* **ASSIGNED TASK**: Restate the data below word for word, omitting pictures.

* **DATA EXCERPTS**:
= Beginning of Section =

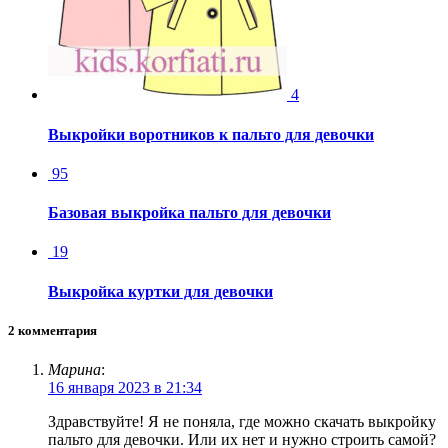
4
Выкройки воротников к пальто для девочки
95
Базовая выкройка пальто для девочки
19
Выкройка куртки для девочки
2 комментария
Марина
:
16 января 2023 в 21:34
Здравствуйте! Я не поняла, где можно скачать выкройку
пальто для девочки. Или их нет и нужно строить самой?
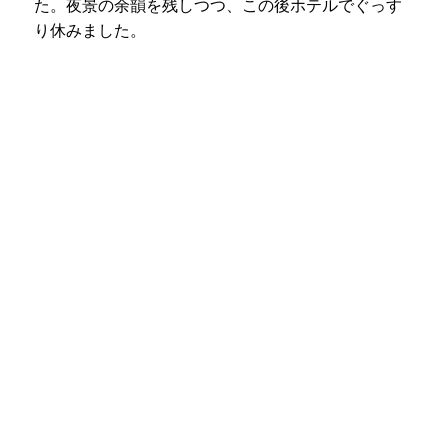
た。夜景の余韻を残しつつ、この後ホテルでぐっす
り休みました。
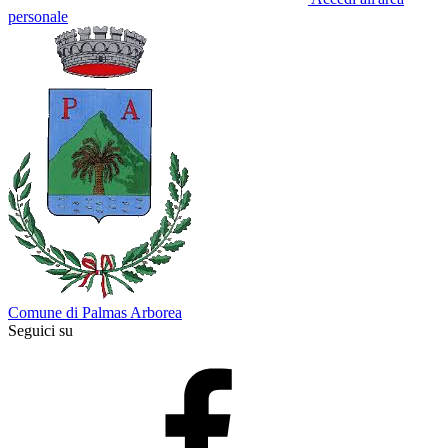
personale
Comune di Palmas Arborea
Seguici su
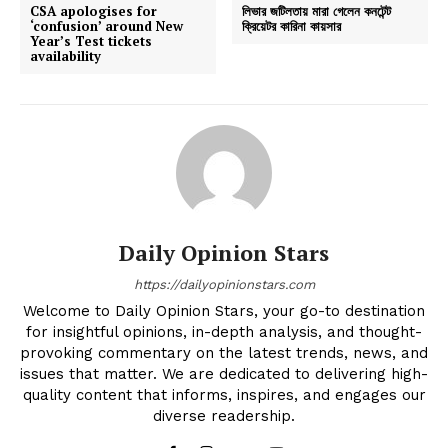
CSA apologises for
লিভার জটিলতায় মারা গেলেন কনটেন্ট
‘confusion’ around New
ক্রিয়েটর কারিনা কায়সার
Year’s Test tickets
availability
Daily Opinion Stars
https://dailyopinionstars.com
Welcome to Daily Opinion Stars, your go-to destination
for insightful opinions, in-depth analysis, and thought-
provoking commentary on the latest trends, news, and
issues that matter. We are dedicated to delivering high-
quality content that informs, inspires, and engages our
diverse readership.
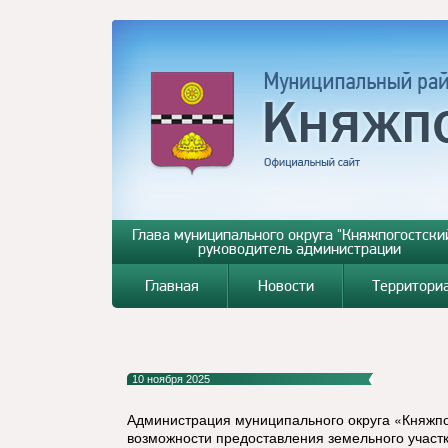
Глава муниципального округа "Княжпогостский
руководитель администрации
Главная
Новости
Территори
10 ноября 2025
Администрация муниципального округа «Княжп
возможности предоставления земельного участк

= End of Section =

* **RESULT**:
4
Выкройки воротников к пальто для девочки
95
Базовая выкройка пальто для девочки
19
Выкройка куртки для девочки
2 комментария
Марина
:
16 января 2023 в 21:34
Здравствуйте! Я не поняла, где можно скачать выкройку
пальто для девочки. Или их нет и нужно строить самой?
た。夜景の余韻を残しつつ、この後ホテルでぐっす
り休みました。
personale
Comune di Palmas Arborea
Seguici su
CSA apologises for
লিভার জটিলতায় মারা গেলেন কনটেন্ট
‘confusion’ around New
ক্রিয়েটর কারিনা কায়সার
Year’s Test tickets
availability
Daily Opinion Stars
https://dailyopinionstars.com
Welcome to Daily Opinion Stars, your go-to destination
for insightful opinions, in-depth analysis, and thought-
provoking commentary on the latest trends, news, and
issues that matter. We are dedicated to delivering high-
quality content that informs, inspires, and engages our
diverse readership.
Глава муниципального округа "Княжпогостский
руководитель администрации
Главная
Новости
Территори
10 ноября 2025
Администрация муниципального округа «Княжп
возможности предоставления земельного участк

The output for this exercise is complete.